Escritor de repercussão internacional após o boom da literatura hispano-americana, Gabo teve obras literárias adaptadas em outros continentes. Por exemplo, o grande cineasta italiano Francesco Rosi (autor do clássico Bandido Giuliano) verteu para a tela sua Crônica de Uma Morte Anunciada (1986), produção falada em inglês e destinada ao mercado internacional.
Aqui mesmo no Brasil a obra de García Márquez ganhou várias adaptações, todas elas assinadas por Ruy Guerra, amigo do escritor.
Guerra (autor de clássicos do cinema brasileiro como Os Cafajestes e Os Fuzis)
verteu para a tela o livro A Verdadeira História de Cândida Erêndira e Sua Avó Desalmada. Ficou sendo apenas Erêndira (1980), personagem vivida pela atriz Cláudia Ohana. A avó é interpretada pela grande atriz grega Irene Papas. Guerra trabalhou a obra de Gabo também em A Bela Palomera (1988) e a minissérie, para TV, Me Alquilo para Soñar (Me Alugo para Sonhar). Mais recentemente, desencavou um romance um tanto esquecido do colombiano, La Mala Hora, para dele tirar o cerebral Veneno da Madrugada (2006).
Com o passar dos anos, o interesse do cinema pela obra mais recente de García Márquez não deu sinais de declínio. Outro título forte nas livrarias, Ninguém Escreve ao Coronel (1999) atraiu mais uma vez a atenção do mexicano Arturo Ripstein. Mike Newell filmou o best-seller O Amor nos Tempos do Cólera (2007), no qual Fernanda Montenegro faz parte do elenco. Memórias de Minhas Putas Tristes (2011) foi para as telas sob direção do dinamarquês Henning Carlsen, baseado em roteiro assinado pelo próprio Gabo e pelo francês Jean-Claude Carrière (que escreveu os scripts da maioria dos filmes de Luis Buñuel em sua fase francesa).
É estranho que a espetacular literatura de Gabriel García Márquez não tenha produzido nenhuma grande obra no cinema. Há filmes bons, dignos, interessantes, mas que não vão muito além disso. Ficam sempre a dever aos textos dos quais se originam. Hitchcock dizia ser muito mais fácil filmar livros medíocres do que obras-primas literárias. Estas criam uma expectativa excessiva e dão margem a comparações, em geral, desfavoráveis para os cineastas.
Não por acaso, talvez, justamente a obra-prima literária de Gabo, Cem Anos de Solidão, não foi adaptada para o cinema. Obra portentosa, teria amedrontado os cineastas a ponto de paralisá-los? Como botar na tela a complexa e barroca dinastia dos Buendías? Existem lendas a respeito. Uma delas, talvez próxima da realidade, diz que Gabo teria tanto ciúme do romance que lhe deu o Prêmio Nobel que jamais se decidiu a vender os direitos, por tentadoras que fossem as ofertas.

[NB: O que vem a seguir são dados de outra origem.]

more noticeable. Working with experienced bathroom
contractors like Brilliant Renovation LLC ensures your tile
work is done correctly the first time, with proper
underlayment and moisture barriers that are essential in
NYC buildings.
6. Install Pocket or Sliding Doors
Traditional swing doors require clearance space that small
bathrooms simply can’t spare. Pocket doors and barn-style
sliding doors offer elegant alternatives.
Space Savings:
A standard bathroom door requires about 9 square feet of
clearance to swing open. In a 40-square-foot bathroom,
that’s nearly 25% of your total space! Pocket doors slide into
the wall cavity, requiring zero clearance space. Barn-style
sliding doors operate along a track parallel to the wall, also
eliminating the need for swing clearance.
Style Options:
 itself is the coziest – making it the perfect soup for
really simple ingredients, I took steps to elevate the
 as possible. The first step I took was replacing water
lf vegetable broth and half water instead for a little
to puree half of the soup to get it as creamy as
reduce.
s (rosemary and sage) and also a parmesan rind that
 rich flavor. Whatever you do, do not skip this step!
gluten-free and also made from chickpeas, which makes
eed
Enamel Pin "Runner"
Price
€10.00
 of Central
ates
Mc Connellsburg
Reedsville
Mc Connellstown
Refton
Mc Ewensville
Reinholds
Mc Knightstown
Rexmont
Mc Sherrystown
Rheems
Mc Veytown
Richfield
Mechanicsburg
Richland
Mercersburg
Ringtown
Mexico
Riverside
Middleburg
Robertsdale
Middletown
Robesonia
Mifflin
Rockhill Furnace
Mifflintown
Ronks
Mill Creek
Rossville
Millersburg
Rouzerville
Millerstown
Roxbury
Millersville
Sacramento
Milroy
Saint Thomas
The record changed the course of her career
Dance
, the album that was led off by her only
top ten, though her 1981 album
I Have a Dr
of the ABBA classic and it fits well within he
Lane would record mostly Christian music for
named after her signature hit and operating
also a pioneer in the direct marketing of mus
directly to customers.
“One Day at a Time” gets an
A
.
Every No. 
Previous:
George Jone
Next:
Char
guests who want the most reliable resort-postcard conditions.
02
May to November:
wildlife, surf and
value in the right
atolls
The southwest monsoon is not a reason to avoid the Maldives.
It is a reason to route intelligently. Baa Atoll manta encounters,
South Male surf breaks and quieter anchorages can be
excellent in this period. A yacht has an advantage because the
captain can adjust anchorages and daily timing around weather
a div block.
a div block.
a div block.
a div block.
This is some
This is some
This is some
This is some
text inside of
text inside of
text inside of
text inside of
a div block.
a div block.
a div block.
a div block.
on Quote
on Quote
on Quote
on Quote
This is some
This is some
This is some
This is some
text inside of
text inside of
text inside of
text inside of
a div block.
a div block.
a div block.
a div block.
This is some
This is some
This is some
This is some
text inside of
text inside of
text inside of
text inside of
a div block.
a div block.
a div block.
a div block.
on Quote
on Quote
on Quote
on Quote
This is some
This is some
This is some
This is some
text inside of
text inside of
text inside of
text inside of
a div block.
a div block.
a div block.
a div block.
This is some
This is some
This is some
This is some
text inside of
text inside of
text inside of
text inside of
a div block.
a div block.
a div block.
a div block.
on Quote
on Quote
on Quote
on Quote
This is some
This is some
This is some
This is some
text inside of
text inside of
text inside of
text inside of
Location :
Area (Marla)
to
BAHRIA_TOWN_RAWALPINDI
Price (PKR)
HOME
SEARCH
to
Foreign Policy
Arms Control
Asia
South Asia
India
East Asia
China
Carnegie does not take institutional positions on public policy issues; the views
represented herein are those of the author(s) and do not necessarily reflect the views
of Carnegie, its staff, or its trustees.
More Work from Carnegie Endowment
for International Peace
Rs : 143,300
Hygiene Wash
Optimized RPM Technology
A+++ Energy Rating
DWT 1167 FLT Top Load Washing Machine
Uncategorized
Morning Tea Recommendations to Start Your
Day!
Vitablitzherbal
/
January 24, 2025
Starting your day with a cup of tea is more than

Ele mesmo, de vez em quando, dizia que aumentava o preço a cada vez que via alguém realmente disposto a comprar. Não queria vender.
Há outro dado digno de interesse. O “cineasta frustrado” Gabriel García Márquez teve um filho, Rodrigo García, que de fato se tornou diretor de cinema. Os filmes de Rodrigo, como o delicado drama familiar Destinos Ligados (2009), pouco têm a ver com o intrincado universo do realismo fantástico do pai. Será que encararia o desafio de levar para a tela uma catedral literária do porte de Cem Anos de Solidão? As informações são do jornal O Estado de S. Paulo.